SAPは「アプリストラクチャ」を提供して差別化する
2004/12/2
SAPエクステンデット マネジメント ボードメンバーのクラウス・クレップリン氏 |
SAPジャパンは11月30日から12月2日の3日間、東京・目黒雅叙園において開発者向けカンファレンス「SAP TechEd'04」を開催している。今回は、SAP NetWeaverの開発者の1人であり、TechEdでも基調講演を行ったSAPエクステンデット マネジメント ボードメンバーのクラウス・クレップリン(Klaus Kreplin)氏に、NetWeaverについて聞いた。
まずNetWeaverの現状に関して、NetWeaverやESA(Enterprise Services Architecture)を啓もうするためのワールドツアーを世界75都市で実施したほか、東京やドイツなど世界4カ所でTechEdを開催して5万人を集めたと解説。これらの活動の結果、NetWeaverの販売状況は2004年の第3四半期には1500セットを出荷したほか、ライセンスキーの販売が増加しているという。
NetWeaverの開発は、各国のリーディングカスタマから多くのフィードバックを吸収し、行ってきたという。このフィードバックはNetWeaverのコンセプトにも影響している。同社はESAを提唱しているが、これもユーザーとの対話の中で生まれたものだ。ユーザーとの議論の中で生まれたものを、さらにアナリストと議論することで練り上げたという。これには、日本にもあるRIG(Regional Industry Group)も大きく貢献している。

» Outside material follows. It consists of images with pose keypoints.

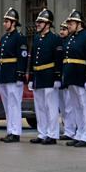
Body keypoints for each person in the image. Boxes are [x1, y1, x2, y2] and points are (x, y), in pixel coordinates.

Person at [62, 10, 86, 148]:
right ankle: (80, 133)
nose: (68, 26)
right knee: (76, 106)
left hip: (82, 76)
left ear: (79, 23)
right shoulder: (71, 38)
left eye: (71, 23)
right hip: (71, 76)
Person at [29, 9, 64, 145]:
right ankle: (42, 133)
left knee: (51, 107)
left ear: (48, 24)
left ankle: (52, 134)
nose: (38, 24)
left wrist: (57, 77)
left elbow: (58, 59)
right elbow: (32, 60)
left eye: (41, 22)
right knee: (40, 107)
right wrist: (31, 78)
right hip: (38, 77)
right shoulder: (37, 38)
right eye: (38, 21)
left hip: (49, 76)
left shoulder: (55, 39)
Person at [0, 7, 28, 143]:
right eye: (4, 21)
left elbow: (22, 57)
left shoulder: (19, 37)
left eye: (6, 21)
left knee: (14, 104)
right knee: (7, 105)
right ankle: (10, 130)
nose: (4, 23)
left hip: (13, 74)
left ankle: (15, 132)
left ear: (13, 23)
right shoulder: (4, 38)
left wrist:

これら先行ユーザーの顧客満足度については、ユーザーリファレンスが数多く公開されている事例を挙げた。NetWeaverのユーザーリファレンスは、2004年初めには0だったものが、7月には1000を超えており、さらにその内の200程度は非常に深堀りした事例紹介を行っているという。特に日本では112のユーザーリファレンスが公開されており、これらが「ユーザーが率先して自分の事例を紹介していることからも、ユーザーが満足している表れではないだろうか」(クレップリン氏)と語った。こうした状況を受け、同氏は「昨年までは、ESAやNetWeaverは次世代アーキテクチャという受け取られ方だったが、今年は十分に受け入れられている」とした。
また、エンタープライズ・システム基盤となるミドルウェア分野の方向性については、「すべての機能を内包したプラットフォームを求めるトレンドにある」と分析している。理由は、ワンポイントで機能を提供するミドルウェアをバラバラに導入するよりも、最初からほとんどの機能を内包しているパッケージ製品の方が結果的にコスト削減につながるからだという。その点で、APサーバ、データウェアハウス、ポータル、BPMなどを取り揃えたNetWeaverは、競合に対して優位にあるとした。同社はこの基盤のうえで動作する「mySAP Business Suite」「SAP xApps」などのアプリケーション群を提供していく戦略を取っているが、こうしたテクノロジプラットフォームとアプリケーションプラットフォーム(ミドルウェアとエンタープライズサービス)を融合した「アプリストラクチャ」を提供していくことが重要であり、インフラとソリューション(アプリケーション)を同時に提供する「ストロングコンビネーション」が、大きな差別化要因だと説明した。
今後の予定については、まず現在のステータスとして「今後提供していくサービスを定義しているさなかであり、この結果は2005年に発表できる」(クレップリン氏)と説明した。続いて、2006年には業界横断的なアプリケーションを実装し、2007年には業界別のソリューションをまとめて「SAP xApps」のような形態で提供していく予定だという。このほか、プロフェッショナルなエンジニアマーケットと、一般社員がセルフサービス的に使うミッドマーケット以外に、ローエンド(中小企業)にもNetWeaverを使ってもらえるように開拓していきたいと語った。